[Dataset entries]
^^^^^^^^^^^^^^^^
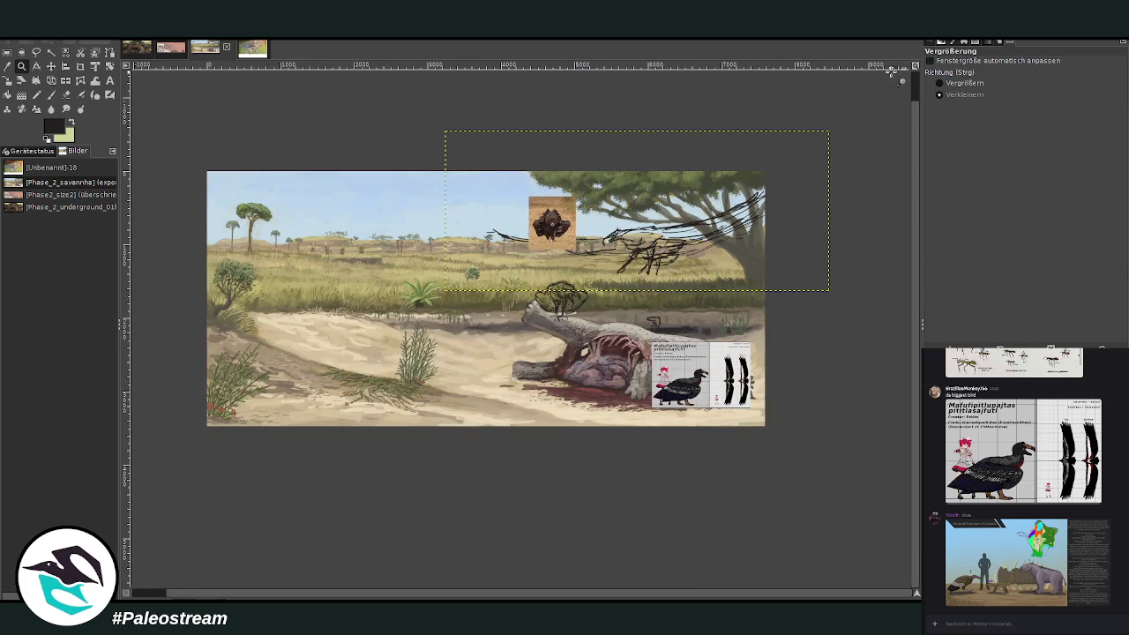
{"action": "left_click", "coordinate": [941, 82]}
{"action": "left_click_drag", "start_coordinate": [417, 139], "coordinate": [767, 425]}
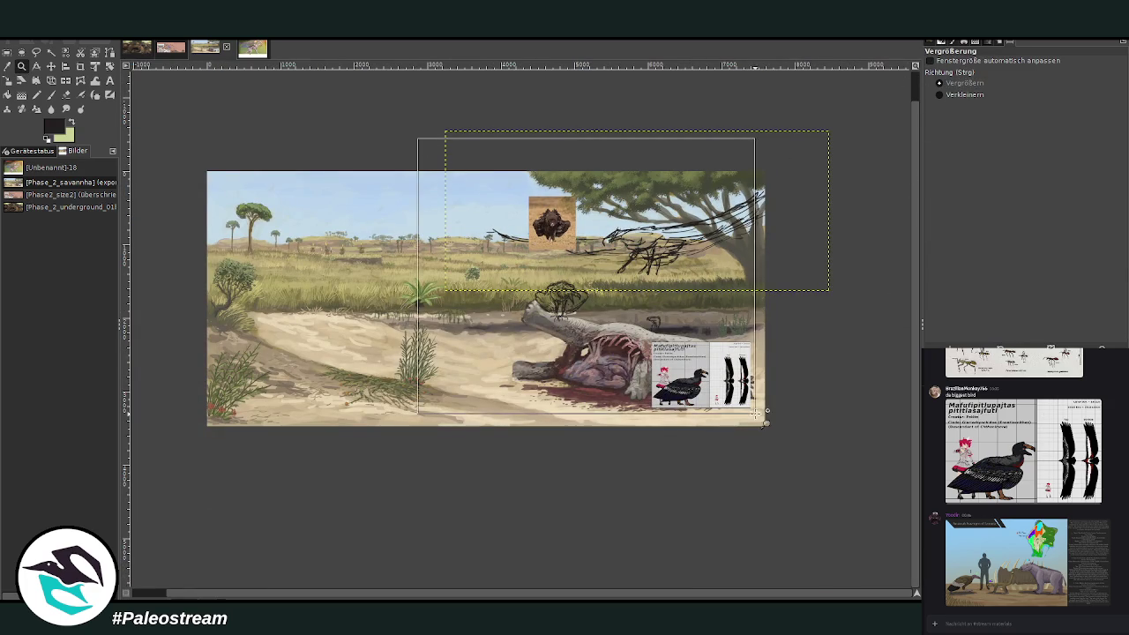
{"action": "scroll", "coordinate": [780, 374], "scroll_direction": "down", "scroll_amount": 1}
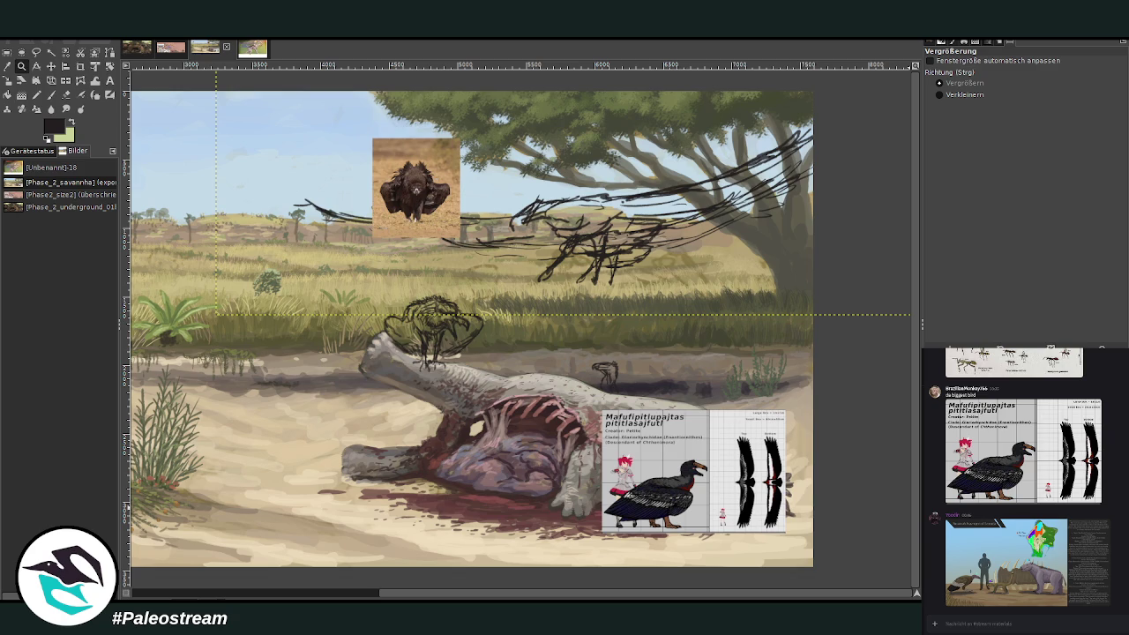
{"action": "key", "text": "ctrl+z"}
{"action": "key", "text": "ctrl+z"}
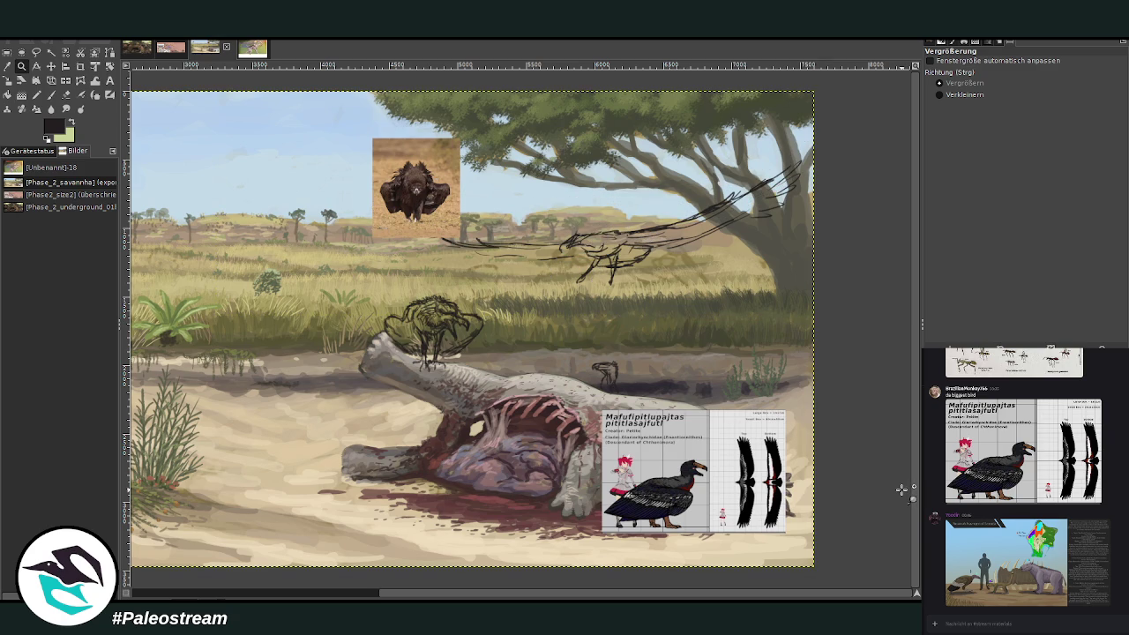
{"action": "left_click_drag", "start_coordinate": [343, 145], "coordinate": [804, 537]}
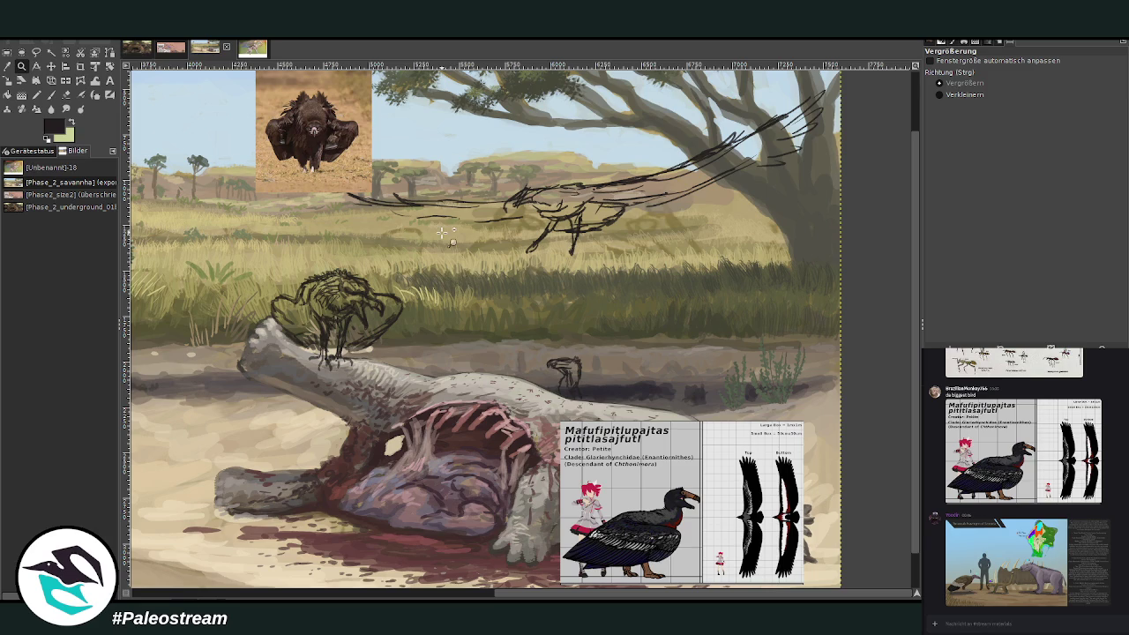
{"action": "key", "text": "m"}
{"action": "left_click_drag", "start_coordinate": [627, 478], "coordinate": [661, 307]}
^^^^^^^^^^^^^^^^
◆ **ACTIVITY**:
All of the records need to be reproduced exactly, with each picture omitted.

◆ **RESPONSE BOX**:
{"action": "left_click", "coordinate": [941, 82]}
{"action": "left_click_drag", "start_coordinate": [417, 139], "coordinate": [767, 425]}
{"action": "scroll", "coordinate": [780, 374], "scroll_direction": "down", "scroll_amount": 1}
{"action": "key", "text": "ctrl+z"}
{"action": "key", "text": "ctrl+z"}
{"action": "left_click_drag", "start_coordinate": [343, 145], "coordinate": [804, 537]}
{"action": "key", "text": "m"}
{"action": "left_click_drag", "start_coordinate": [627, 478], "coordinate": [661, 307]}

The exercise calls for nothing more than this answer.